Water is a unique substance. It's smooth, and slides over our hands, yet can wear away stone and is responsible for many of our landforms. Its solid form is less dense than its liquid form, a great fortune for living things, because if this wasn't true, our oceans would have been frozen solid long ago. Water possesses the property of cohesion as well as adhesion, allowing its molecules to bond to each other through hydrogen bonds and also attract to molecules of different substances, which accounts for capillary action, the force responsible for drawing water out of the roots of plants and into the stems and leaves.

This miracle substance is also one of the best solutes. Almost anything can dissolve in it, allowing particles to be transported quite easily, and often undetectably. This is a curse and a blessing for our modern world.

As easily as water can be contaminated, if you have healthy streams, it can also be cleansed by an area often known as the “kidneys” of a river system: wetlands. These areas are usually rich with reeds and other aquatic plants and teeming with wildlife. Besides, being a great habitat for animals and plants, wetlands are also very effective water filters.

Aside from the miraculous chemical properties and the wonders of its wetlands, water also has a humongous effect on human culture. Most of the biggest cities and oldest establishments were settled near a source of water. Water, and more particularly its flood patterns, made ancient Egypt possible. Water systems, especially large rivers and oceans, unite cultures and made (and still make) transport and trade possible.

H2O, this thirst quencher, makes all life as we know it possible. Water is life, plain and simple. Realizing this, it's astounding and horrific that we don't treat water with more respect. We waste it, we pollute, we dam the systems that bear it, we take it for granted, because we don't realize how lucky we are sometimes.

The other day, my mom told me about how in a village in Nepal, the women walk 3 miles each way, twice a day to bring water from a mountain-top to their homes. On the way up to Albuquerque, we drive by a water park; crystal-clear water sloshes down the brightly-colored slides into pools below. I wonder how many miles the women from Nepal would have to walk to bring that much water home.

It seems sometimes we build our water parks, and our reservoirs, and our glowing lawns with blindfolds on.
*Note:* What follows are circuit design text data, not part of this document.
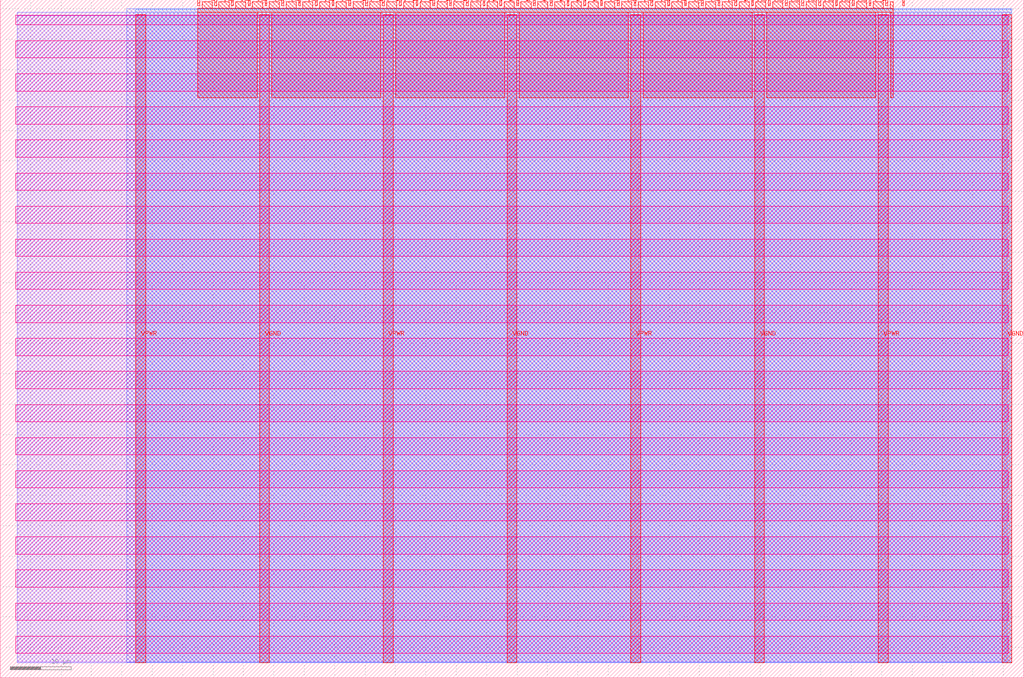
<source format=lef>
VERSION 5.7 ;
  NOWIREEXTENSIONATPIN ON ;
  DIVIDERCHAR "/" ;
  BUSBITCHARS "[]" ;
MACRO tt_um_LSNN
  CLASS BLOCK ;
  FOREIGN tt_um_LSNN ;
  ORIGIN 0.000 0.000 ;
  SIZE 168.360 BY 111.520 ;
  PIN VGND
    DIRECTION INOUT ;
    USE GROUND ;
    PORT
      LAYER met4 ;
        RECT 42.670 2.480 44.270 109.040 ;
    END
    PORT
      LAYER met4 ;
        RECT 83.380 2.480 84.980 109.040 ;
    END
    PORT
      LAYER met4 ;
        RECT 124.090 2.480 125.690 109.040 ;
    END
    PORT
      LAYER met4 ;
        RECT 164.800 2.480 166.400 109.040 ;
    END
  END VGND
  PIN VPWR
    DIRECTION INOUT ;
    USE POWER ;
    PORT
      LAYER met4 ;
        RECT 22.315 2.480 23.915 109.040 ;
    END
    PORT
      LAYER met4 ;
        RECT 63.025 2.480 64.625 109.040 ;
    END
    PORT
      LAYER met4 ;
        RECT 103.735 2.480 105.335 109.040 ;
    END
    PORT
      LAYER met4 ;
        RECT 144.445 2.480 146.045 109.040 ;
    END
  END VPWR
  PIN clk
    DIRECTION INPUT ;
    USE SIGNAL ;
    ANTENNAGATEAREA 0.852000 ;
    PORT
      LAYER met4 ;
        RECT 145.670 110.520 145.970 111.520 ;
    END
  END clk
  PIN ena
    DIRECTION INPUT ;
    USE SIGNAL ;
    PORT
      LAYER met4 ;
        RECT 148.430 110.520 148.730 111.520 ;
    END
  END ena
  PIN rst_n
    DIRECTION INPUT ;
    USE SIGNAL ;
    ANTENNAGATEAREA 0.196500 ;
    PORT
      LAYER met4 ;
        RECT 142.910 110.520 143.210 111.520 ;
    END
  END rst_n
  PIN ui_in[0]
    DIRECTION INPUT ;
    USE SIGNAL ;
    ANTENNAGATEAREA 0.196500 ;
    PORT
      LAYER met4 ;
        RECT 140.150 110.520 140.450 111.520 ;
    END
  END ui_in[0]
  PIN ui_in[1]
    DIRECTION INPUT ;
    USE SIGNAL ;
    ANTENNAGATEAREA 0.196500 ;
    PORT
      LAYER met4 ;
        RECT 137.390 110.520 137.690 111.520 ;
    END
  END ui_in[1]
  PIN ui_in[2]
    DIRECTION INPUT ;
    USE SIGNAL ;
    ANTENNAGATEAREA 0.196500 ;
    PORT
      LAYER met4 ;
        RECT 134.630 110.520 134.930 111.520 ;
    END
  END ui_in[2]
  PIN ui_in[3]
    DIRECTION INPUT ;
    USE SIGNAL ;
    ANTENNAGATEAREA 0.196500 ;
    PORT
      LAYER met4 ;
        RECT 131.870 110.520 132.170 111.520 ;
    END
  END ui_in[3]
  PIN ui_in[4]
    DIRECTION INPUT ;
    USE SIGNAL ;
    ANTENNAGATEAREA 0.196500 ;
    PORT
      LAYER met4 ;
        RECT 129.110 110.520 129.410 111.520 ;
    END
  END ui_in[4]
  PIN ui_in[5]
    DIRECTION INPUT ;
    USE SIGNAL ;
    ANTENNAGATEAREA 0.196500 ;
    PORT
      LAYER met4 ;
        RECT 126.350 110.520 126.650 111.520 ;
    END
  END ui_in[5]
  PIN ui_in[6]
    DIRECTION INPUT ;
    USE SIGNAL ;
    ANTENNAGATEAREA 0.196500 ;
    PORT
      LAYER met4 ;
        RECT 123.590 110.520 123.890 111.520 ;
    END
  END ui_in[6]
  PIN ui_in[7]
    DIRECTION INPUT ;
    USE SIGNAL ;
    ANTENNAGATEAREA 0.196500 ;
    PORT
      LAYER met4 ;
        RECT 120.830 110.520 121.130 111.520 ;
    END
  END ui_in[7]
  PIN uio_in[0]
    DIRECTION INPUT ;
    USE SIGNAL ;
    PORT
      LAYER met4 ;
        RECT 118.070 110.520 118.370 111.520 ;
    END
  END uio_in[0]
  PIN uio_in[1]
    DIRECTION INPUT ;
    USE SIGNAL ;
    PORT
      LAYER met4 ;
        RECT 115.310 110.520 115.610 111.520 ;
    END
  END uio_in[1]
  PIN uio_in[2]
    DIRECTION INPUT ;
    USE SIGNAL ;
    PORT
      LAYER met4 ;
        RECT 112.550 110.520 112.850 111.520 ;
    END
  END uio_in[2]
  PIN uio_in[3]
    DIRECTION INPUT ;
    USE SIGNAL ;
    PORT
      LAYER met4 ;
        RECT 109.790 110.520 110.090 111.520 ;
    END
  END uio_in[3]
  PIN uio_in[4]
    DIRECTION INPUT ;
    USE SIGNAL ;
    PORT
      LAYER met4 ;
        RECT 107.030 110.520 107.330 111.520 ;
    END
  END uio_in[4]
  PIN uio_in[5]
    DIRECTION INPUT ;
    USE SIGNAL ;
    PORT
      LAYER met4 ;
        RECT 104.270 110.520 104.570 111.520 ;
    END
  END uio_in[5]
  PIN uio_in[6]
    DIRECTION INPUT ;
    USE SIGNAL ;
    PORT
      LAYER met4 ;
        RECT 101.510 110.520 101.810 111.520 ;
    END
  END uio_in[6]
  PIN uio_in[7]
    DIRECTION INPUT ;
    USE SIGNAL ;
    PORT
      LAYER met4 ;
        RECT 98.750 110.520 99.050 111.520 ;
    END
  END uio_in[7]
  PIN uio_oe[0]
    DIRECTION OUTPUT TRISTATE ;
    USE SIGNAL ;
    PORT
      LAYER met4 ;
        RECT 51.830 110.520 52.130 111.520 ;
    END
  END uio_oe[0]
  PIN uio_oe[1]
    DIRECTION OUTPUT TRISTATE ;
    USE SIGNAL ;
    PORT
      LAYER met4 ;
        RECT 49.070 110.520 49.370 111.520 ;
    END
  END uio_oe[1]
  PIN uio_oe[2]
    DIRECTION OUTPUT TRISTATE ;
    USE SIGNAL ;
    PORT
      LAYER met4 ;
        RECT 46.310 110.520 46.610 111.520 ;
    END
  END uio_oe[2]
  PIN uio_oe[3]
    DIRECTION OUTPUT TRISTATE ;
    USE SIGNAL ;
    PORT
      LAYER met4 ;
        RECT 43.550 110.520 43.850 111.520 ;
    END
  END uio_oe[3]
  PIN uio_oe[4]
    DIRECTION OUTPUT TRISTATE ;
    USE SIGNAL ;
    PORT
      LAYER met4 ;
        RECT 40.790 110.520 41.090 111.520 ;
    END
  END uio_oe[4]
  PIN uio_oe[5]
    DIRECTION OUTPUT TRISTATE ;
    USE SIGNAL ;
    PORT
      LAYER met4 ;
        RECT 38.030 110.520 38.330 111.520 ;
    END
  END uio_oe[5]
  PIN uio_oe[6]
    DIRECTION OUTPUT TRISTATE ;
    USE SIGNAL ;
    PORT
      LAYER met4 ;
        RECT 35.270 110.520 35.570 111.520 ;
    END
  END uio_oe[6]
  PIN uio_oe[7]
    DIRECTION OUTPUT TRISTATE ;
    USE SIGNAL ;
    PORT
      LAYER met4 ;
        RECT 32.510 110.520 32.810 111.520 ;
    END
  END uio_oe[7]
  PIN uio_out[0]
    DIRECTION OUTPUT TRISTATE ;
    USE SIGNAL ;
    ANTENNADIFFAREA 0.795200 ;
    PORT
      LAYER met4 ;
        RECT 73.910 110.520 74.210 111.520 ;
    END
  END uio_out[0]
  PIN uio_out[1]
    DIRECTION OUTPUT TRISTATE ;
    USE SIGNAL ;
    ANTENNADIFFAREA 0.445500 ;
    PORT
      LAYER met4 ;
        RECT 71.150 110.520 71.450 111.520 ;
    END
  END uio_out[1]
  PIN uio_out[2]
    DIRECTION OUTPUT TRISTATE ;
    USE SIGNAL ;
    ANTENNADIFFAREA 0.445500 ;
    PORT
      LAYER met4 ;
        RECT 68.390 110.520 68.690 111.520 ;
    END
  END uio_out[2]
  PIN uio_out[3]
    DIRECTION OUTPUT TRISTATE ;
    USE SIGNAL ;
    ANTENNAGATEAREA 0.495000 ;
    ANTENNADIFFAREA 1.320000 ;
    PORT
      LAYER met4 ;
        RECT 65.630 110.520 65.930 111.520 ;
    END
  END uio_out[3]
  PIN uio_out[4]
    DIRECTION OUTPUT TRISTATE ;
    USE SIGNAL ;
    ANTENNAGATEAREA 0.621000 ;
    ANTENNADIFFAREA 0.891000 ;
    PORT
      LAYER met4 ;
        RECT 62.870 110.520 63.170 111.520 ;
    END
  END uio_out[4]
  PIN uio_out[5]
    DIRECTION OUTPUT TRISTATE ;
    USE SIGNAL ;
    ANTENNAGATEAREA 0.252000 ;
    ANTENNADIFFAREA 0.891000 ;
    PORT
      LAYER met4 ;
        RECT 60.110 110.520 60.410 111.520 ;
    END
  END uio_out[5]
  PIN uio_out[6]
    DIRECTION OUTPUT TRISTATE ;
    USE SIGNAL ;
    ANTENNAGATEAREA 0.742500 ;
    ANTENNADIFFAREA 0.891000 ;
    PORT
      LAYER met4 ;
        RECT 57.350 110.520 57.650 111.520 ;
    END
  END uio_out[6]
  PIN uio_out[7]
    DIRECTION OUTPUT TRISTATE ;
    USE SIGNAL ;
    ANTENNAGATEAREA 0.373500 ;
    ANTENNADIFFAREA 0.891000 ;
    PORT
      LAYER met4 ;
        RECT 54.590 110.520 54.890 111.520 ;
    END
  END uio_out[7]
  PIN uo_out[0]
    DIRECTION OUTPUT TRISTATE ;
    USE SIGNAL ;
    ANTENNAGATEAREA 0.751500 ;
    ANTENNADIFFAREA 1.075200 ;
    PORT
      LAYER met4 ;
        RECT 95.990 110.520 96.290 111.520 ;
    END
  END uo_out[0]
  PIN uo_out[1]
    DIRECTION OUTPUT TRISTATE ;
    USE SIGNAL ;
    PORT
      LAYER met4 ;
        RECT 93.230 110.520 93.530 111.520 ;
    END
  END uo_out[1]
  PIN uo_out[2]
    DIRECTION OUTPUT TRISTATE ;
    USE SIGNAL ;
    PORT
      LAYER met4 ;
        RECT 90.470 110.520 90.770 111.520 ;
    END
  END uo_out[2]
  PIN uo_out[3]
    DIRECTION OUTPUT TRISTATE ;
    USE SIGNAL ;
    PORT
      LAYER met4 ;
        RECT 87.710 110.520 88.010 111.520 ;
    END
  END uo_out[3]
  PIN uo_out[4]
    DIRECTION OUTPUT TRISTATE ;
    USE SIGNAL ;
    PORT
      LAYER met4 ;
        RECT 84.950 110.520 85.250 111.520 ;
    END
  END uo_out[4]
  PIN uo_out[5]
    DIRECTION OUTPUT TRISTATE ;
    USE SIGNAL ;
    PORT
      LAYER met4 ;
        RECT 82.190 110.520 82.490 111.520 ;
    END
  END uo_out[5]
  PIN uo_out[6]
    DIRECTION OUTPUT TRISTATE ;
    USE SIGNAL ;
    PORT
      LAYER met4 ;
        RECT 79.430 110.520 79.730 111.520 ;
    END
  END uo_out[6]
  PIN uo_out[7]
    DIRECTION OUTPUT TRISTATE ;
    USE SIGNAL ;
    PORT
      LAYER met4 ;
        RECT 76.670 110.520 76.970 111.520 ;
    END
  END uo_out[7]
  OBS
      LAYER nwell ;
        RECT 2.570 107.385 165.790 108.990 ;
        RECT 2.570 101.945 165.790 104.775 ;
        RECT 2.570 96.505 165.790 99.335 ;
        RECT 2.570 91.065 165.790 93.895 ;
        RECT 2.570 85.625 165.790 88.455 ;
        RECT 2.570 80.185 165.790 83.015 ;
        RECT 2.570 74.745 165.790 77.575 ;
        RECT 2.570 69.305 165.790 72.135 ;
        RECT 2.570 63.865 165.790 66.695 ;
        RECT 2.570 58.425 165.790 61.255 ;
        RECT 2.570 52.985 165.790 55.815 ;
        RECT 2.570 47.545 165.790 50.375 ;
        RECT 2.570 42.105 165.790 44.935 ;
        RECT 2.570 36.665 165.790 39.495 ;
        RECT 2.570 31.225 165.790 34.055 ;
        RECT 2.570 25.785 165.790 28.615 ;
        RECT 2.570 20.345 165.790 23.175 ;
        RECT 2.570 14.905 165.790 17.735 ;
        RECT 2.570 9.465 165.790 12.295 ;
        RECT 2.570 4.025 165.790 6.855 ;
      LAYER li1 ;
        RECT 2.760 2.635 165.600 108.885 ;
      LAYER met1 ;
        RECT 2.760 2.480 166.400 109.440 ;
      LAYER met2 ;
        RECT 20.800 2.535 166.370 110.005 ;
      LAYER met3 ;
        RECT 22.325 2.555 166.390 109.985 ;
      LAYER met4 ;
        RECT 33.210 110.120 34.870 111.170 ;
        RECT 35.970 110.120 37.630 111.170 ;
        RECT 38.730 110.120 40.390 111.170 ;
        RECT 41.490 110.120 43.150 111.170 ;
        RECT 44.250 110.120 45.910 111.170 ;
        RECT 47.010 110.120 48.670 111.170 ;
        RECT 49.770 110.120 51.430 111.170 ;
        RECT 52.530 110.120 54.190 111.170 ;
        RECT 55.290 110.120 56.950 111.170 ;
        RECT 58.050 110.120 59.710 111.170 ;
        RECT 60.810 110.120 62.470 111.170 ;
        RECT 63.570 110.120 65.230 111.170 ;
        RECT 66.330 110.120 67.990 111.170 ;
        RECT 69.090 110.120 70.750 111.170 ;
        RECT 71.850 110.120 73.510 111.170 ;
        RECT 74.610 110.120 76.270 111.170 ;
        RECT 77.370 110.120 79.030 111.170 ;
        RECT 80.130 110.120 81.790 111.170 ;
        RECT 82.890 110.120 84.550 111.170 ;
        RECT 85.650 110.120 87.310 111.170 ;
        RECT 88.410 110.120 90.070 111.170 ;
        RECT 91.170 110.120 92.830 111.170 ;
        RECT 93.930 110.120 95.590 111.170 ;
        RECT 96.690 110.120 98.350 111.170 ;
        RECT 99.450 110.120 101.110 111.170 ;
        RECT 102.210 110.120 103.870 111.170 ;
        RECT 104.970 110.120 106.630 111.170 ;
        RECT 107.730 110.120 109.390 111.170 ;
        RECT 110.490 110.120 112.150 111.170 ;
        RECT 113.250 110.120 114.910 111.170 ;
        RECT 116.010 110.120 117.670 111.170 ;
        RECT 118.770 110.120 120.430 111.170 ;
        RECT 121.530 110.120 123.190 111.170 ;
        RECT 124.290 110.120 125.950 111.170 ;
        RECT 127.050 110.120 128.710 111.170 ;
        RECT 129.810 110.120 131.470 111.170 ;
        RECT 132.570 110.120 134.230 111.170 ;
        RECT 135.330 110.120 136.990 111.170 ;
        RECT 138.090 110.120 139.750 111.170 ;
        RECT 140.850 110.120 142.510 111.170 ;
        RECT 143.610 110.120 145.270 111.170 ;
        RECT 146.370 110.120 146.905 111.170 ;
        RECT 32.495 109.440 146.905 110.120 ;
        RECT 32.495 95.375 42.270 109.440 ;
        RECT 44.670 95.375 62.625 109.440 ;
        RECT 65.025 95.375 82.980 109.440 ;
        RECT 85.380 95.375 103.335 109.440 ;
        RECT 105.735 95.375 123.690 109.440 ;
        RECT 126.090 95.375 144.045 109.440 ;
        RECT 146.445 95.375 146.905 109.440 ;
  END
END tt_um_LSNN
END LIBRARY


</source>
If we took them off, we would see a desert, where trees bow their heads and pray for rain and the sun bakes down on us. We live in the desert, it's a hard fact for us to ignore, and one that makes it even more crucial to respect water. And we forget, by some small lapse of logic, that being in the desert means we have to conserve more not take more. But it's time for us to remember. It's time for human-kind to rethink their relationship to water.

780 million people world-wide lack access to clean water. We don't know how soon any number of us may join their ranks. If we keep diverting rivers whenever a surge of money comes our way, keep slurping up more and more water from or aquifers, causing the water table to drop so low, wells we dug could hardly reach it, keep manicuring luscious green lawns in New Mexico's June sun, we can not honestly look with unmarred positivity towards our water future. As climate change becomes increasingly real and urgent and our population continues to grow exponentially to an unknown ceiling which means greater water needs, we shouldn't clamber over each other to build the last water park or last lawn. I believe it is time for respect.

I am growing up on the Gila River. Every day I can, I go and sit and watch the cool water as it passes over the rocks in its path. Occasionally I glimpse a beaver along the shore, a deer amongst the willows, a heron wading through the shallows. The water touches all around it with it's gentle hand of life and gives flowers to the wilting shoots, a drink to the thirsty animals, a place where kids and their families can bask in the sun or splash in the shallows. Water grows our food, shapes our land, washes our hair and our clothes, and of course gives itself, pure cold and clean if we're lucky. The fate of water is entwined with our own. It is time we started realizing that.

One of my favorite water -related quotes is by Luna Leopold who says: “Water is the most critical resource issue of our lifetime and our children's lifetime. The health of our waters is the principal measure of how we live on the land.” To me, this encompasses the whole issue of respect. Water is a critical issue, and one that lies at the turning point of our fate. Water is like a report card, it lets us know when an ecosystem is unhealthy.

There is nothing more affected by the damaging practices of industry than water. Water is constantly being recycled, yet its memory can prove infinite. If we poison the water,we poison the fish, the trees, the animals, the plants, the flowers, our communities, the crops, the economy,and ourselves.

But we have a chance. It is said water flows uphill to money, but we must also understand that disrespected water flows downhill to an uncertain future. Water is the blood of the earth, the messenger and I believe it is past time that we stop putting on our blindfolds and gulping down a glass. It's not time to take more water, further compromising future generations. No, it's time more respect. Respect is a two way street. Respect the water, and our flowers will flourish. Respect the water and we are respecting future generations of all species. Respecting water means respecting life.